Harvey Rachlin investigates how music entered American homes and established a cultural institution that would expand throughout the decades to become a multibillion dollar industry, weaving a history of the evolution of pop music in tandem with the music business. Exploding in the 1950s and ’60s with pop stars like Elvis and the Beatles, the music industry used new technologies like television to promote live shows and record releases. More recently, the development of online streaming services has forced the music industry to cultivate new promotion, distribution, copyright, and profit strategies.
Pop music and its business have defined our shared cultural history.

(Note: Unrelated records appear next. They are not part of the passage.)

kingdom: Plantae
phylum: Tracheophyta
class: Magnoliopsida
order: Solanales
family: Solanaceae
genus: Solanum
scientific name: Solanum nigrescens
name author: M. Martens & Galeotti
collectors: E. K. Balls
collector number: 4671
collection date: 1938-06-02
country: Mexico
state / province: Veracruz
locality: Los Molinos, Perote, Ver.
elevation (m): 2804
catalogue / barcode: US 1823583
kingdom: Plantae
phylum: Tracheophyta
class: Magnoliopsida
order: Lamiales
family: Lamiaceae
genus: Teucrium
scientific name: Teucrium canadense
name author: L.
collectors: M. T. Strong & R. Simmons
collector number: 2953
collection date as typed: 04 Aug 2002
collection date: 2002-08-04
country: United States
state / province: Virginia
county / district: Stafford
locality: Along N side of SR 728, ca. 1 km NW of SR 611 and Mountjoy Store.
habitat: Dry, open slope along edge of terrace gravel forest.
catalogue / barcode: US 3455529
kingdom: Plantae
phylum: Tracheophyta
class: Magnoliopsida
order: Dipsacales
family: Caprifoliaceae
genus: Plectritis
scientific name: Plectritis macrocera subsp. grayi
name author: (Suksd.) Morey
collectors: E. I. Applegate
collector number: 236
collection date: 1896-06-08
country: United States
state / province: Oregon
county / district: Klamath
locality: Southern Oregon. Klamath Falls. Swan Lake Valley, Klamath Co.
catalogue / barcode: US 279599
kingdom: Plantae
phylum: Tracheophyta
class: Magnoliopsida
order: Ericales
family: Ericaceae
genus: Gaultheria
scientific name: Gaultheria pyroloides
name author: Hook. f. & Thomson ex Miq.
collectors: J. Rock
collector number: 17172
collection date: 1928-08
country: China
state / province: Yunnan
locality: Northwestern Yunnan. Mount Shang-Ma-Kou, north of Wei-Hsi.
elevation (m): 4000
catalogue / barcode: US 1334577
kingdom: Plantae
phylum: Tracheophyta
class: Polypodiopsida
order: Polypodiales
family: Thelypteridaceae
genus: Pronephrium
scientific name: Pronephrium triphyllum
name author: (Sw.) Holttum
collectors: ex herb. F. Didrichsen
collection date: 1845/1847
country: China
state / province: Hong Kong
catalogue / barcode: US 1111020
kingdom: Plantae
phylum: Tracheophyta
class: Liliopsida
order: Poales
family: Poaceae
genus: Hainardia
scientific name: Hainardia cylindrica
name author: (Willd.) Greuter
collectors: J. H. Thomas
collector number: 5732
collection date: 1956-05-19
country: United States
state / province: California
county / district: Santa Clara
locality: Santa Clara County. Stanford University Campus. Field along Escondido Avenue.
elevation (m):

Song and System: The Making of American Pop Music not only charts the music that we all know and love but also reveals our active participation in its development throughout generations.
PUBLISHERS WEEKLY
Rachlin (The Songwriter's Handbook), coordinator of the music business program at Manhattanville College, expertly lays out the history of pop music by framing "the evolution of the music business with the evolution of the popular song." From the rise of the Tin Pan Alley music publishing industry in 1880s New York City to the global streaming services of Apple and Spotify, Rachlin traces the "symbiotic relationship" between songs and the music business "as the songs shape the business and the business shapes songs." He shows, for example, how the careers of thousands of bands and hundreds of composers were helped by the success in the 1930s of coin-operated jukeboxes in nightclubs and bars. He also expertly illustrates how sales of pop songs of the 1960s were boosted when music industry distributors and wholesalers expanded their operations beyond music stores to include large chain department stores. And he is unsparing in his look at the way streaming companies have prospered while cutting into songwriters' profits, and how, for better or worse, technology is intrinsically linked to the music industry's future. Rachlin's informative and highly detailed narrative will resonate with music geeks and industry folks alike.